Many miles in their shoes – By @AsforAlex
By Alexandra Sims
Many miles in their shoes
On Sunday I had to make an unexpected journey. Not through middle earth, but on a four hour trip up and down London which is as close to an arduous adventure encountering goblins as you will get.
My day began with a few hours spent walking around South London, mainly Greenwich park and up through Blackheath before getting indoors to sit down for dinner. That was my only plan for the day prior to receiving my call to action.

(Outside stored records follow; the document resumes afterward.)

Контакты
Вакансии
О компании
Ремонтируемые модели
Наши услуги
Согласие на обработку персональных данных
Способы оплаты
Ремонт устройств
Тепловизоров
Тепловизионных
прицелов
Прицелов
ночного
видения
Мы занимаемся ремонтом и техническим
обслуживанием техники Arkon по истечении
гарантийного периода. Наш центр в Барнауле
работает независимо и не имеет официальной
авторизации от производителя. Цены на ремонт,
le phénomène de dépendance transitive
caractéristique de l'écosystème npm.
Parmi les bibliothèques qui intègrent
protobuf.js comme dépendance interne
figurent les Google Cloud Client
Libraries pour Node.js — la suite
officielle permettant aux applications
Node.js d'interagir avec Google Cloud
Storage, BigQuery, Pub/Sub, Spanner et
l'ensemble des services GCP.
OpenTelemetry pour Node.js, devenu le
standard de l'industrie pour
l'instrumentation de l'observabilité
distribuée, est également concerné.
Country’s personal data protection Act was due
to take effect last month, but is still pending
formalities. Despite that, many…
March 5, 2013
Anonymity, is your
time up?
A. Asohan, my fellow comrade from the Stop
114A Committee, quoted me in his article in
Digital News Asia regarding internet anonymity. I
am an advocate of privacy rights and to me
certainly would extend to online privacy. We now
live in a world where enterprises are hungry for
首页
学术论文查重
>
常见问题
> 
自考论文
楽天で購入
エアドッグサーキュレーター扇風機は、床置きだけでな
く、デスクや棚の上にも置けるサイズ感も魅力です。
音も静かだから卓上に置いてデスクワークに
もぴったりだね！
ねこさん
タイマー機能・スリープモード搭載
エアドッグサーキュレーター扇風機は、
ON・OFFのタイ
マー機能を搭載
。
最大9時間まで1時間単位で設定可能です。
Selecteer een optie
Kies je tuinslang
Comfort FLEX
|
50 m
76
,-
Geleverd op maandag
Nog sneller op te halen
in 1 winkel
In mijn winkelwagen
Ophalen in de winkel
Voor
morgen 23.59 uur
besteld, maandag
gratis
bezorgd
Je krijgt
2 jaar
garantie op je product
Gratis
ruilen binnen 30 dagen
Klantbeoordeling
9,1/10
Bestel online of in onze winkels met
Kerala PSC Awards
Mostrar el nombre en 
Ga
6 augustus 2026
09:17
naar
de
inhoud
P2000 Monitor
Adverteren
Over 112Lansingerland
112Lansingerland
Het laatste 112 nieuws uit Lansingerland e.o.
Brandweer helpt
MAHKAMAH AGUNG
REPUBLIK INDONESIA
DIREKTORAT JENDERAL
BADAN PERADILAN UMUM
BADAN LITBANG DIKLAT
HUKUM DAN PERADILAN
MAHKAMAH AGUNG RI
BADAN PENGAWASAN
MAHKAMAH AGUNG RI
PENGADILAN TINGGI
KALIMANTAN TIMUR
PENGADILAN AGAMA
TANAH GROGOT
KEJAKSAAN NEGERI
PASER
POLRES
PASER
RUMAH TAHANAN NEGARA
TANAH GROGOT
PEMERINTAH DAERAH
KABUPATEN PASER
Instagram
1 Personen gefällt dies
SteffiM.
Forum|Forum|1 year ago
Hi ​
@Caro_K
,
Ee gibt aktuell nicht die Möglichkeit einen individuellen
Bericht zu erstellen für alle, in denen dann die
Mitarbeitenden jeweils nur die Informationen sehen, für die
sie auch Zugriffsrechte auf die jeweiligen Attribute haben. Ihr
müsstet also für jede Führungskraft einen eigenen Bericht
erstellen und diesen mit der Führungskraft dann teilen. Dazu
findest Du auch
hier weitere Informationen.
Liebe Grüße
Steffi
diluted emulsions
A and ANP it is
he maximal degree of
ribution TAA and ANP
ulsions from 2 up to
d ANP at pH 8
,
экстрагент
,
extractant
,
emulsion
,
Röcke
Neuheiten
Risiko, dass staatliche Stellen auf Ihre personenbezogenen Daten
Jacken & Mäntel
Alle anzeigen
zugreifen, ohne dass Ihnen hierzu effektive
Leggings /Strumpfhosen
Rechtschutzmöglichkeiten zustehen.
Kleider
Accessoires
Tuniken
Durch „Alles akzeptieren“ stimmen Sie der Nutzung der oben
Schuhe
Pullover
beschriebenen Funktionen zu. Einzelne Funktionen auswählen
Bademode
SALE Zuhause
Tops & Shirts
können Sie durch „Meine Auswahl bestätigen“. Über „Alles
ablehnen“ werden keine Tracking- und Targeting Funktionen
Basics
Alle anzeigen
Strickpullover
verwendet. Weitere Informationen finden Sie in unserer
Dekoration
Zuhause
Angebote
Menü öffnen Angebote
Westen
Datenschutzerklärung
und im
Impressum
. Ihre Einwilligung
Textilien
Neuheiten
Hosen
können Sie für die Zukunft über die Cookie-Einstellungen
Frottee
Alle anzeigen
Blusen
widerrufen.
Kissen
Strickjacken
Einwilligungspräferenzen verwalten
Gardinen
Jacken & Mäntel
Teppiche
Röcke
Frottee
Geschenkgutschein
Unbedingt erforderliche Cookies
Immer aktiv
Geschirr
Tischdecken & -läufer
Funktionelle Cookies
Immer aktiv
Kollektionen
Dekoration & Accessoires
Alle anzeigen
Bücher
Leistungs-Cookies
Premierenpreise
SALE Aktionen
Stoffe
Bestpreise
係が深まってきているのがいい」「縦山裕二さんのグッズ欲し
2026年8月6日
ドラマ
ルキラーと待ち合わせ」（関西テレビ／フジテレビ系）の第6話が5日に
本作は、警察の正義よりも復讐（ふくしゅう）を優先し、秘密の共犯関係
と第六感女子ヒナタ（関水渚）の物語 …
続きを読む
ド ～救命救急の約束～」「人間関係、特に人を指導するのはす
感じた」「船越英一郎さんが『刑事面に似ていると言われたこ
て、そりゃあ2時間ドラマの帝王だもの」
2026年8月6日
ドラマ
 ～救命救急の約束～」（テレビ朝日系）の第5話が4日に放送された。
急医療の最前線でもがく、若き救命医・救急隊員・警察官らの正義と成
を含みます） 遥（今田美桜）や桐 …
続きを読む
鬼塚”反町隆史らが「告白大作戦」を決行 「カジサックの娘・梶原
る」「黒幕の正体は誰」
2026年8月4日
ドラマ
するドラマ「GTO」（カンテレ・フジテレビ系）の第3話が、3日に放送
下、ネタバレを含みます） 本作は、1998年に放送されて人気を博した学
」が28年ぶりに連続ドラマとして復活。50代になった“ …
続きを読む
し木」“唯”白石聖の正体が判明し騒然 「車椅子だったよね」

I pulled my socks back on, hat over head and said farewell to good, Sunday eating and leaving with a vow to my boyfriend’s family that I would be back. (So if they could pop the roast in the microwave that would be great.) Then I set off on a jog to catch a train. Already my travels were off to a surprising start. With a combination of a dodgy knee and general poor fitness my decision to do so meant I was already becoming a little less of myself that afternoon.
I made it just in time to be met with the glare of the oncoming 15:41 train to London Bridge and it was from there that I moved underground. Between the seven stops from London Bridge to Camden, I allowed my neck to be clutched at for support by a Spanish traveller that looked determined to crush a pram of babies on the sharp breaking tube train. Upon resurfacing at street level, the grumble in my gut reminded me that I hadn’t eaten since the croissant I wolfed down that morning. At a time that I was none too pleased to see. I could afford five minutes before my meeting so I hurried round the local shop for something to keep my hunger at bay. I was tested by the lack of plastic forks but I decided that I wanted a snack pack of king prawns so fingers would have to be excused.
At the over ground station I took the bags from my companion and we boarded a train back towards South London. It was only after changing at Dalston Junction and looking at the departure boards, all of which omitted our destination, that I checked our route. ‘Did you see if the trains were running?’ I asked. Engineering works are always a problem on the weekend and had I known fully where we were heading then I would not have minded planning the journey myself. An hour had been added to our travel and I could not stop the irritation that engulfed me as the leisure time in my Sunday slipped away.
I’m going to cut my tale of woe here. Two buses and two trains later I fulfilled my duty and made it back for 8pm to chew on a Yorkshire pudding that was then twice cooked. Anyway, the point I really want to make is the importance of empathy, being inside your audience’s skin. It was during the 40 minute bus ride to Lewisham that I stepped back from my rage and exhaustion and related it back to our current brief. Selling yoghurt pouches to busy women in their 30’s. The women that have been working all day only to travel back on cramped transport that is very likely delayed, the women that didn’t get a chance to stop for breakfast or lunch, the women who may have that yoghurt in their bag only to realise they’ve nothing to eat it with. Once I glimpsed into their day I started scribbling down ideas, all of which took me in a different direction to where I was sat at a desk guessing at personas.